Digital lender LendingPoint, which so far has originated more than $1.4 billion in loans to individuals, just got a major boost to build its imprint among a consumer population it considers underserved. On Monday, the five-year-old company closed a $250 million credit facility arranged by Guggenheim Securities. The credit facility has an “accordion feature,” which allows LendingPoint to increase its size to $500 million.
In an interview with Bank Innovation, CEO Tom Burnside said the infusion of credit will help fund the growth of its consumer loan origination platform. It also is a sign that investors are confident in its platform’s ability to predict risk.
“The model is really looking at the ability of the customer to pay back, and it takes a lot more into consideration than a traditional model would,” Burnside said. “We look at cost of living by zip code, and what [customers] need to able to thrive. FICO is a trailing indicator and not a leading indicator of where the customer is going.”
LendingPoint began offering personal loans to customers, with a FICO score in the 580 to 680 range, who had difficulties getting loans from banks. However, with the launch of its point-of-sale loan product earlier this year, the platform can assess customers across the credit spectrum, Burnside explained.
The Kennesaw, Ga.-based company originates unsecured installment loans using its own lender licenses, as well as originating loans for FinWise Bank and First Electronic Bank. Originations are done online and at merchants and service providers that offer point-of-sale lending products. Loan amounts range from $500 to $26,500, with terms from 24 to 51 months.
According to Burnside, LendingPoint envisions its future growth path through a broadening of its target customer base to more high-score borrowers and through “significant growth” in the point-of-sale lending channel. The company expects to more than double the value of loan originations this year, he noted.

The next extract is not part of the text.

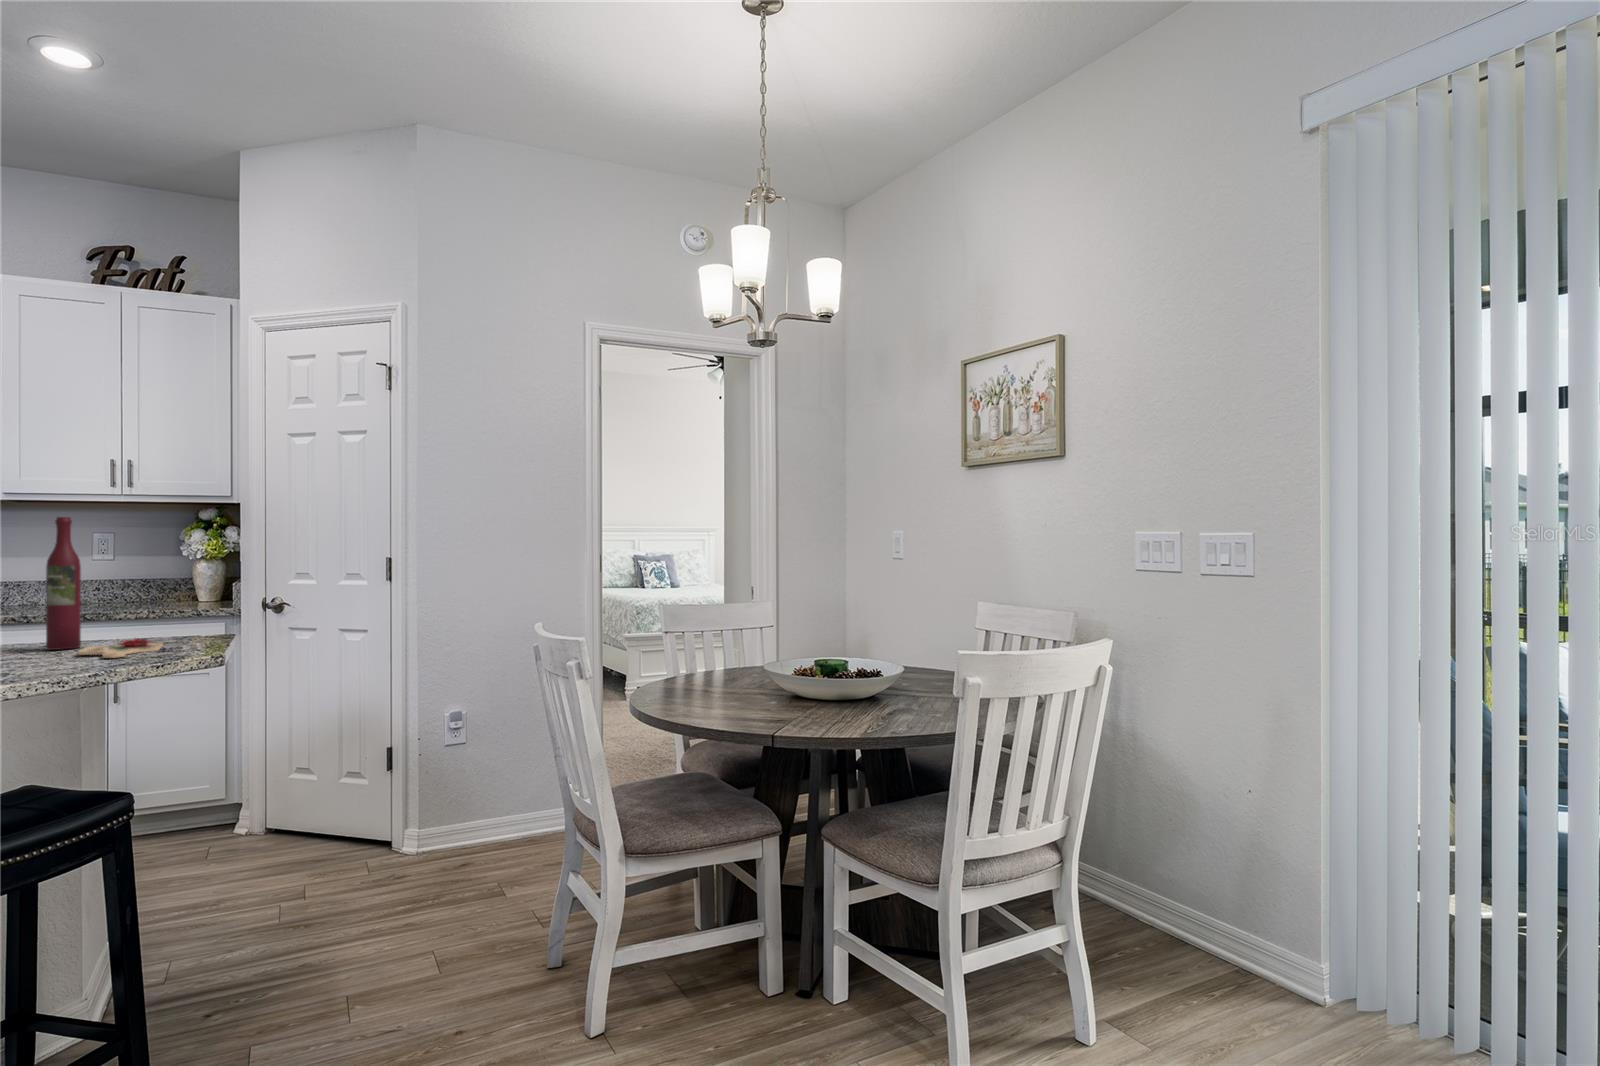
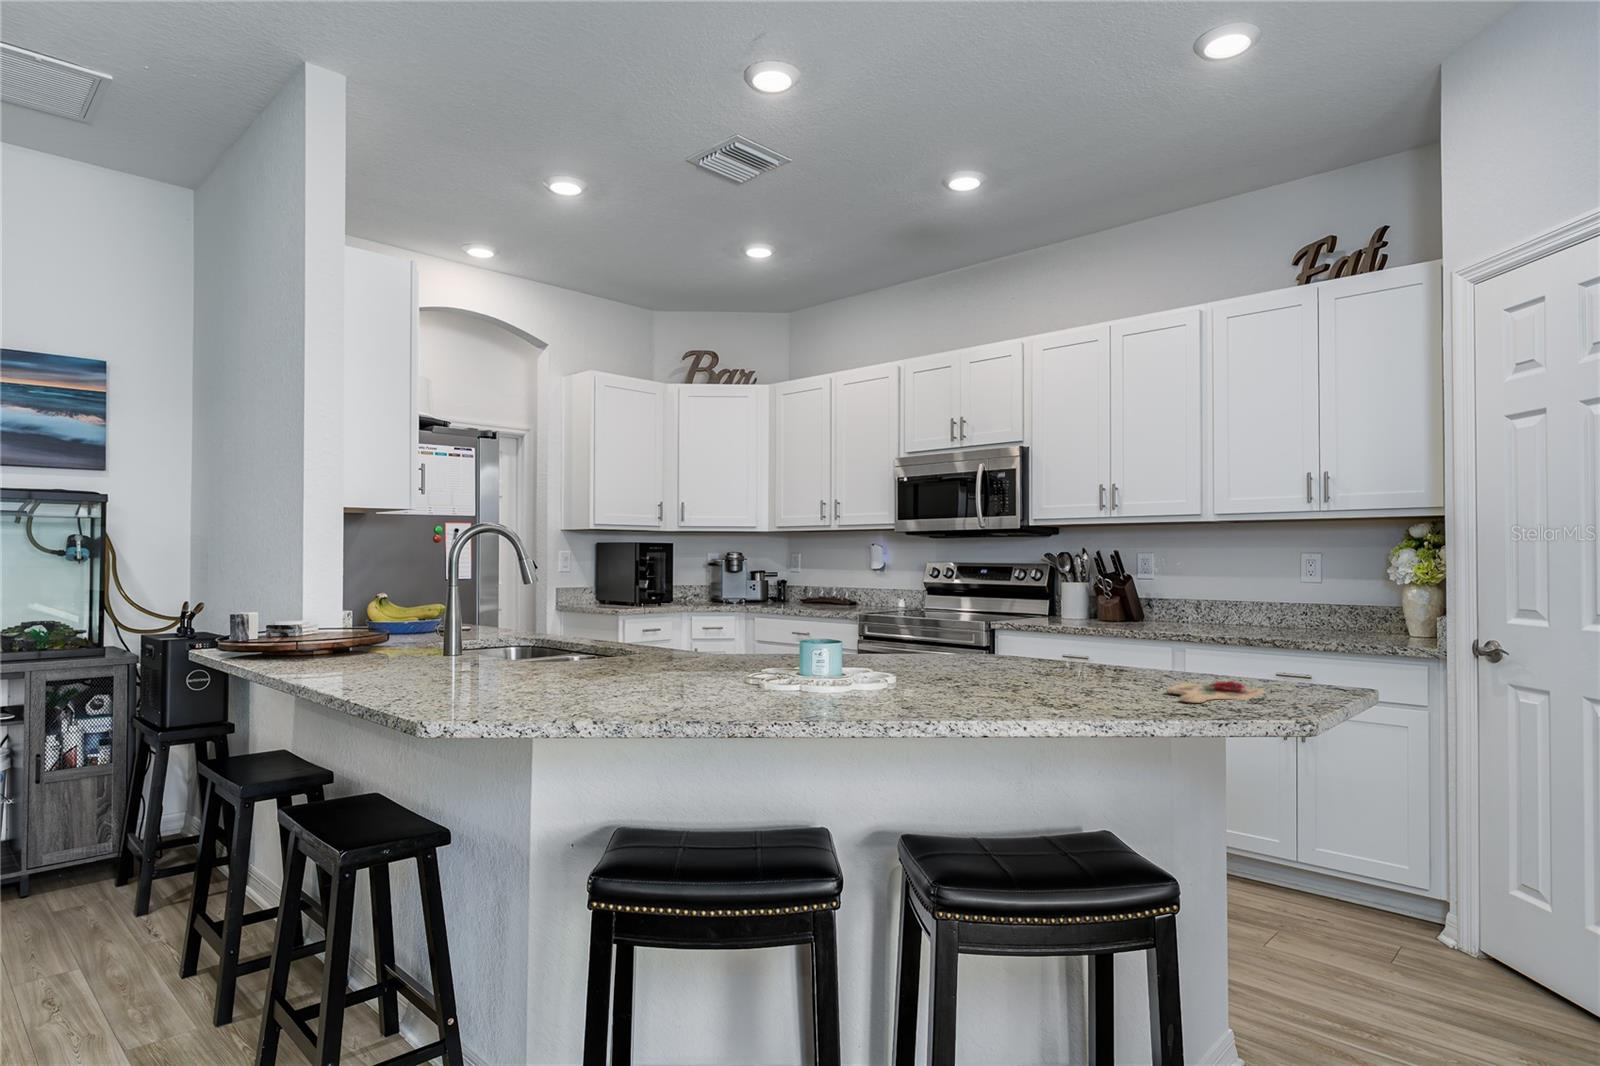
wine bottle: present [46,517,81,650] -> none [1156,532,1188,683]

Leslie Parrish, senior analyst at Aite Group, said LendingPoint, through the credit facility, will acquire more runway to offer loans through the economic cycle past a downturn. “If there is an economic slowdown, the demand for loans may increase,” she explained. “LendingPoint is trying to ensure they have adequate credit facilities for now and for the future because, if there is a downturn, those credit facilities may dry up.”
For LendingPoint’s part, its strategy to weather an economic slowdown is two-fold: to acquire a deep understanding of customer behavior; and to build as much flexibility into its model as possible. “One of them is trying to better understand the customer prior to going through a recession, and we’ve gone back and bought [customer] data from 2004 through 2011 so that we can predict the beta risk of our customer,” Burnside said. “[Secondly], whatever your margin risk is in a customer, you want to make sure you have enough margin coverage to be able to absorb some level of beta risk.”

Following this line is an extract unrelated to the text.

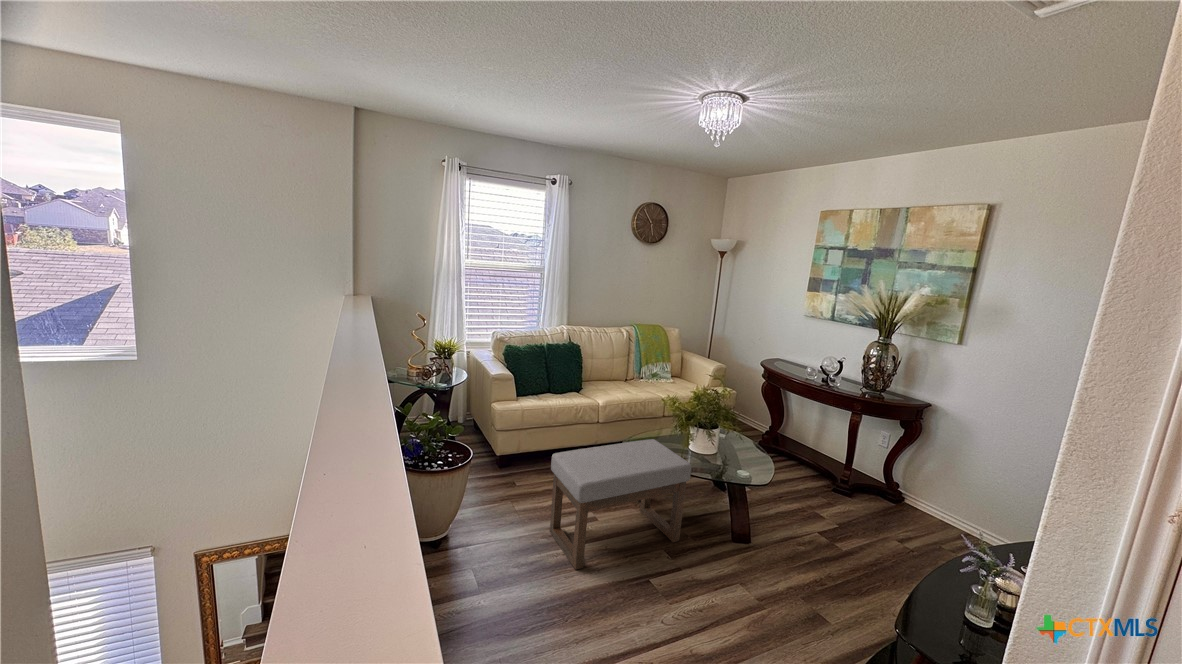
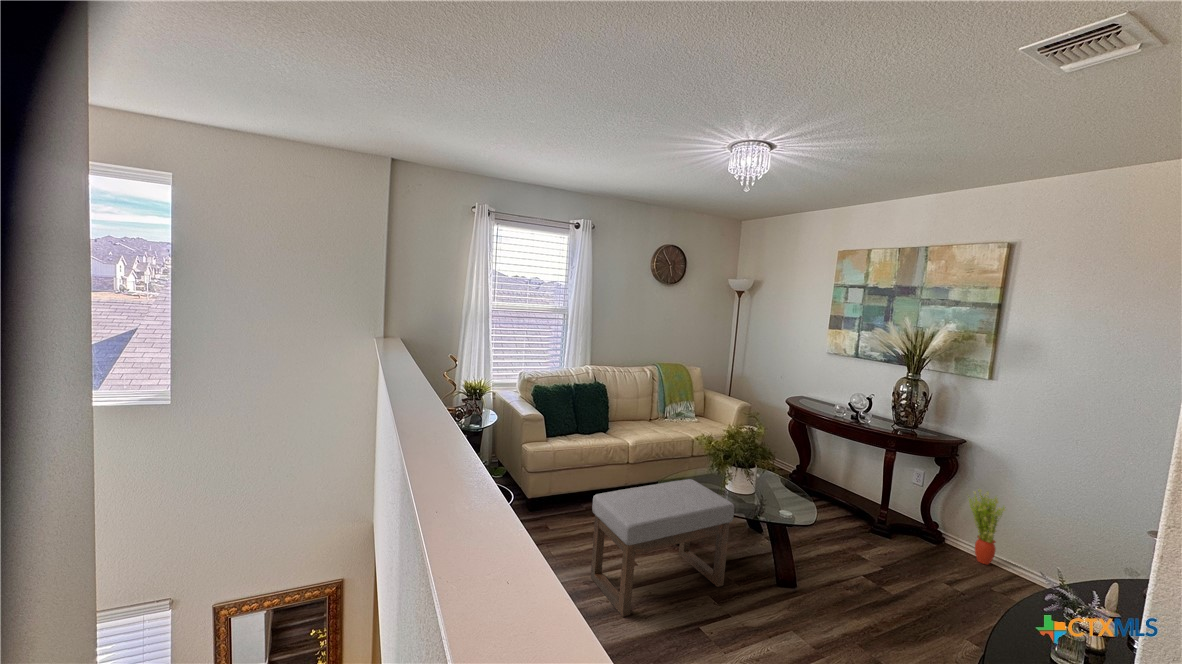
potted plant: none [927,451,964,524] -> present [969,489,1005,564]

Though LendingPoint is part of crowded field of companies serving non-prime borrowers, including Elevate Credit and LendUp, the market — at least for now — can support multiple players, noted Parrish. “About one in five U.S. adults either doesn’t have a traditional credit score or they have a credit score that’s considered below prime,” she said. “It’s a huge market — [a lot of these individuals] have the ability and willingness to repay.” The winners will be those who can offer the most competitive terms and whose underwriting models can most accurately identify the best quality borrowers, she added.